Post Millennials iper connessi: ci siete? Ce la fate?

Ecco i dati di una ricerca di Generazioni Connesse realizzata da Skuola.net e Università di Firenze sui comportamenti online dei ragazzi

Il celebre tormentone di Zelig va parafrasato con aggiornamenti, dato che l’essere connessi per i ragazzi di oggi è un dato di fatto consolidato. Bisogna chiedersi per quanto tempo, cosa fanno online, come interagiscono e con chi.

Uno spunto importante e attendibile ci viene dato dalla ricerca di Generazioni Connesse effettuata da Skuola.net e Università di Firenze: sono ben 1775 gli studenti tra gli 11 e i 19 anni che hanno partecipato alla rilevazione.

Da quanto emerge dall’indagine, non si può tracciare un quadro dei luoghi reali frequentati dai ragazzi, ma di quelli “virtuali”sì: i preferiti sono i social network, dato che il 56% degli intervistati dice di passare la stragrande maggioranza della vita online proprio su WhatApp (81%), Facebook (77%) e Instagram (62%).

Il dove è chiaro, ma il quanto?

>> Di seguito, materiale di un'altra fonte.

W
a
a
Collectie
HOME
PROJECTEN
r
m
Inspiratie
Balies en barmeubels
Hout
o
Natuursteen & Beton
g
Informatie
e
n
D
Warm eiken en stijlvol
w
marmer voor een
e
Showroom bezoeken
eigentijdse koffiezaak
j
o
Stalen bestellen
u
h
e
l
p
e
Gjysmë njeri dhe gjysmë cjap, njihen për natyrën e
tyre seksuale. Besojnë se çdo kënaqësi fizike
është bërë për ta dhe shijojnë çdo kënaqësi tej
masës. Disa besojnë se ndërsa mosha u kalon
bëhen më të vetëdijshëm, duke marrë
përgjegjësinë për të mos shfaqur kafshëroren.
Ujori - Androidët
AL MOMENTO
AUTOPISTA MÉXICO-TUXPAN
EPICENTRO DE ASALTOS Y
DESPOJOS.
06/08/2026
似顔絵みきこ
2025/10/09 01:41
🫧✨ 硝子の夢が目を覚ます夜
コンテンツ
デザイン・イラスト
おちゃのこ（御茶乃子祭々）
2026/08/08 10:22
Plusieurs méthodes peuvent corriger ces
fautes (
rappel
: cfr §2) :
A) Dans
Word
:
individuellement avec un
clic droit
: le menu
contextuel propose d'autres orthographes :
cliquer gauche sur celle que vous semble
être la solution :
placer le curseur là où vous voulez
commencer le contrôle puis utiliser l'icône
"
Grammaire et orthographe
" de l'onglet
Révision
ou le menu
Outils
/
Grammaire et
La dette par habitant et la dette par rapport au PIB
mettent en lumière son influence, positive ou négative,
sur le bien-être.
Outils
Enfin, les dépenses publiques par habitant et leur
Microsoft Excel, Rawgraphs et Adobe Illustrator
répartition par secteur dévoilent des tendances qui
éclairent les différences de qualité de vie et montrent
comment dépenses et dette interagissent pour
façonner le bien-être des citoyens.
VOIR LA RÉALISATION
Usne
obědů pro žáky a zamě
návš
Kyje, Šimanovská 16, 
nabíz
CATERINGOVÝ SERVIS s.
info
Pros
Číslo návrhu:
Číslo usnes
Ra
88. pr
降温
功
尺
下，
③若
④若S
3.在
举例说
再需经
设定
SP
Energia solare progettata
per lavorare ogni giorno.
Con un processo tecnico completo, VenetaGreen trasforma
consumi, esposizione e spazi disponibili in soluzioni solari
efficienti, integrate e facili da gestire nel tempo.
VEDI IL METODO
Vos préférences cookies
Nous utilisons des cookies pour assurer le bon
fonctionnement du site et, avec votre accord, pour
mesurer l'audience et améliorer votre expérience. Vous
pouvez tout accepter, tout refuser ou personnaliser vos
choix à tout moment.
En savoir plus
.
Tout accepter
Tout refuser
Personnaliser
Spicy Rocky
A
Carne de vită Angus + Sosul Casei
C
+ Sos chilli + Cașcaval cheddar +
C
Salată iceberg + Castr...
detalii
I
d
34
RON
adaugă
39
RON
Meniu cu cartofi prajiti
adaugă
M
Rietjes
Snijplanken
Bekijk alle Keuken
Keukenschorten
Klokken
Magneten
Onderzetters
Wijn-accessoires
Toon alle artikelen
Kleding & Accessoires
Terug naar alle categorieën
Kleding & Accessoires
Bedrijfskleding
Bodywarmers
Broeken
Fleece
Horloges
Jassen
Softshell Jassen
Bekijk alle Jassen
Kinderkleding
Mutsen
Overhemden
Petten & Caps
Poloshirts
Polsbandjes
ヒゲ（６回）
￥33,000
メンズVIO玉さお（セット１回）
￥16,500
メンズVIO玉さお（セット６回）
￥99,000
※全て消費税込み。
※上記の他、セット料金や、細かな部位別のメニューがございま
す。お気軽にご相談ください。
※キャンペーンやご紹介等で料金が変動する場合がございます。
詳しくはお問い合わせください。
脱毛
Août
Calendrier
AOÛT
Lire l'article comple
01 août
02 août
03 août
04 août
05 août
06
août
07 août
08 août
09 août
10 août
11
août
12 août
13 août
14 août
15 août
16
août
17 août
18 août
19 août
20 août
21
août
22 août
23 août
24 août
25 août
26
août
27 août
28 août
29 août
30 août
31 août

Il 40% supera le 5 ore al giorno, circa la metà di questi addirittura si dichiara “sempre connesso” (quindi anche a scuola). Rispetto alla rilevazione dell’anno scorso, si tratta di un aumento di quasi il 17%.

Questo grande quantitativo di ore passate online produce effetti positivi: la conoscenza capillare degli ambienti della rete e degli strumenti a disposizione permette ai ragazzi di riconoscere le fake news, anche se 1 intervistato su 4 tende a fidarsi di ciò che legge online senza verificare la fonte (soprattutto se il contenuto è condiviso dagli amici).

Il rovescio della medaglia consiste in alcuni comportamenti come l’hate speech: il 13% ammette di aver insultato un Vip sui social network almeno una volta. Quasi 1 su 10 ha creato un profilo falso appositamente per scaricare le sue attenzioni non proprio affettuose sui personaggi famosi. Gli insulti nei confronti dei vip sui social sono un comportamento “accettato” , dato che solo il 21% lo disapprova totalmente e meno del 10% segnalerebbe alla piattaforma il contenuto offensivo. Il discorso non cambia se si tratta di coetanei o amici: il 10% degli intervistati dice di aver rivolto insulti sul web a ragazzi della stessa età.

L’attinenza con la realtà è cosa ben diversa, dato che i ragazzi non riproducono i comportamenti nelle percentuali sopra indicate nella vita reale: il 28% di quelli pronti a mettere alla gogna un coetaneo sul web non lo farebbe se avesse la persona di fronte. Ancora meno se il destinatario del commento è un personaggio famoso: neanche 1 su 3 (il 32%) se la sentirebbe di ripetere quanto detto sul social faccia a faccia con il diretto interessato.

Tornando al virtuale, il dato ancor più rilevante rimane l’indifferenza: in caso di episodi di bullismo online nei confronti di un compagno il 14% non farebbe niente; il 4% interverrebbe, ma solo per infierire. Nel complesso, si può affermare che la Rete si è ormai impadronita della loro vita, con il rischio che odio e indifferenza stessa si possano trasferire con ancor più forza nella “vita reale” di tutti i giorni.